START ENTRIES SUPPLIED
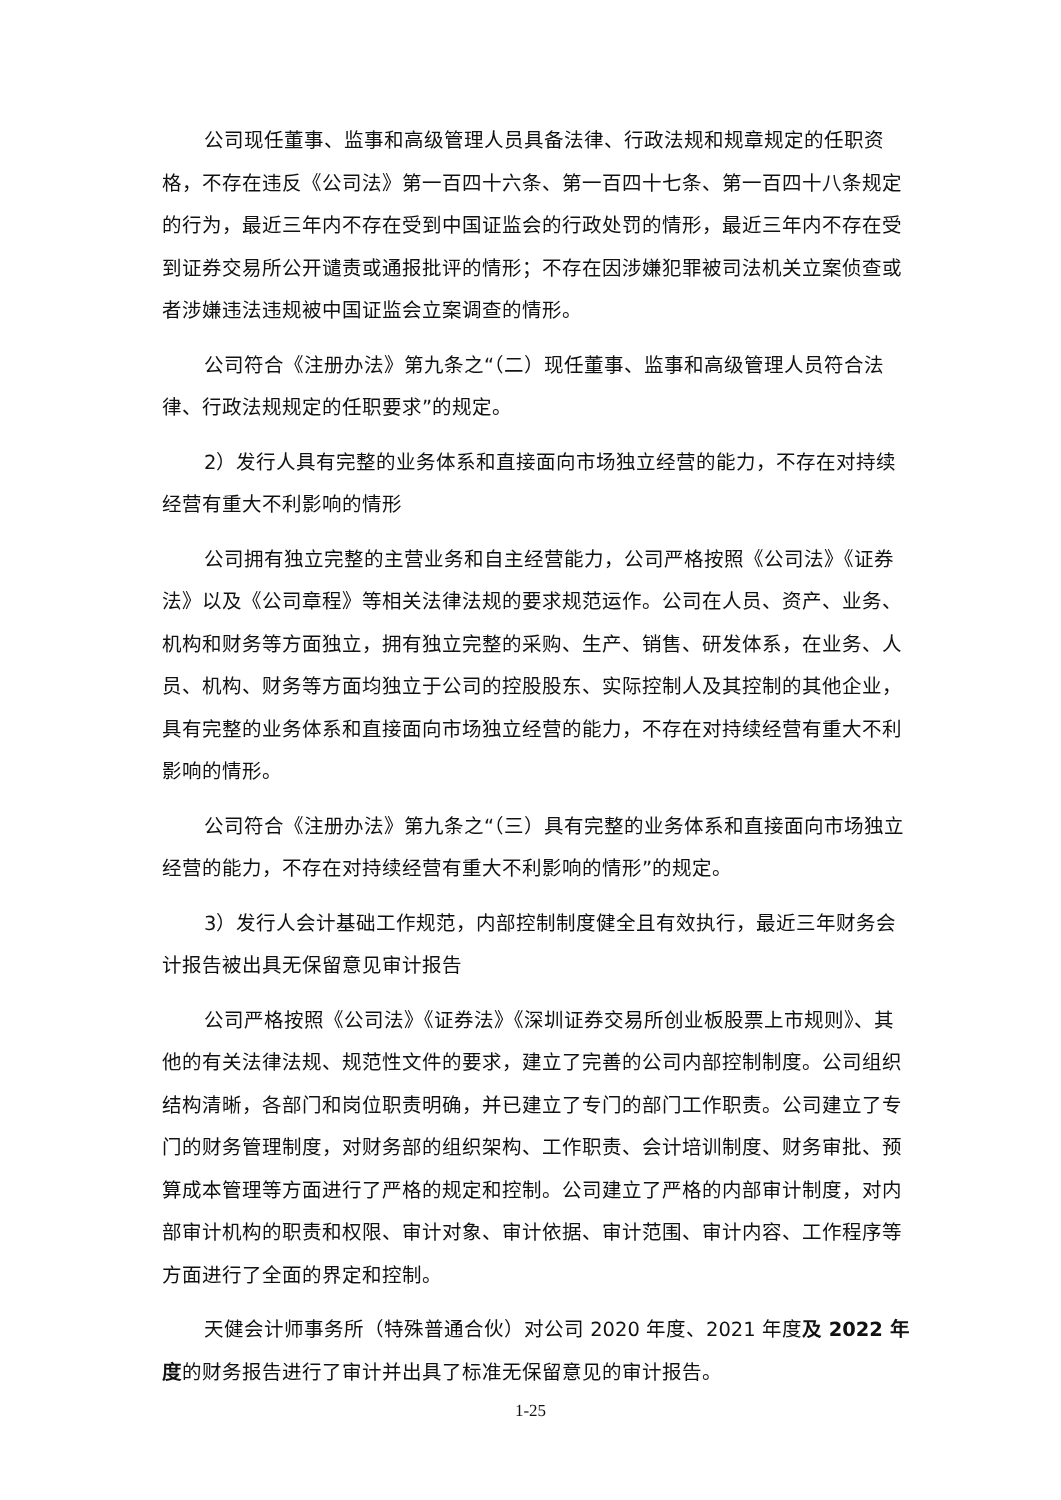公司现任董事、监事和高级管理人员具备法律、行政法规和规章规定的任职资格，不存在违反《公司法》第一百四十六条、第一百四十七条、第一百四十八条规定的行为，最近三年内不存在受到中国证监会的行政处罚的情形，最近三年内不存在受到证券交易所公开谴责或通报批评的情形；不存在因涉嫌犯罪被司法机关立案侦查或者涉嫌违法违规被中国证监会立案调查的情形。
公司符合《注册办法》第九条之“（二）现任董事、监事和高级管理人员符合法律、行政法规规定的任职要求”的规定。
2）发行人具有完整的业务体系和直接面向市场独立经营的能力，不存在对持续经营有重大不利影响的情形
公司拥有独立完整的主营业务和自主经营能力，公司严格按照《公司法》《证券法》以及《公司章程》等相关法律法规的要求规范运作。公司在人员、资产、业务、机构和财务等方面独立，拥有独立完整的采购、生产、销售、研发体系，在业务、人员、机构、财务等方面均独立于公司的控股股东、实际控制人及其控制的其他企业，具有完整的业务体系和直接面向市场独立经营的能力，不存在对持续经营有重大不利影响的情形。
公司符合《注册办法》第九条之“（三）具有完整的业务体系和直接面向市场独立经营的能力，不存在对持续经营有重大不利影响的情形”的规定。
3）发行人会计基础工作规范，内部控制制度健全且有效执行，最近三年财务会计报告被出具无保留意见审计报告
公司严格按照《公司法》《证券法》《深圳证券交易所创业板股票上市规则》、其他的有关法律法规、规范性文件的要求，建立了完善的公司内部控制制度。公司组织结构清晰，各部门和岗位职责明确，并已建立了专门的部门工作职责。公司建立了专门的财务管理制度，对财务部的组织架构、工作职责、会计培训制度、财务审批、预算成本管理等方面进行了严格的规定和控制。公司建立了严格的内部审计制度，对内部审计机构的职责和权限、审计对象、审计依据、审计范围、审计内容、工作程序等方面进行了全面的界定和控制。
天健会计师事务所（特殊普通合伙）对公司 2020 年度、2021 年度及 2022 年度的财务报告进行了审计并出具了标准无保留意见的审计报告。
1-25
END ENTRIES SUPPLIED
- **DESCRIPTION OF THE TASK**: Each line of the entries where the string "第九条之" occurs should be shown.

- **TASK RESULT**:
公司符合《注册办法》第九条之“（二）现任董事、监事和高级管理人员符合法律、行政法规规定的任职要求”的规定。
公司符合《注册办法》第九条之“（三）具有完整的业务体系和直接面向市场独立经营的能力，不存在对持续经营有重大不利影响的情形”的规定。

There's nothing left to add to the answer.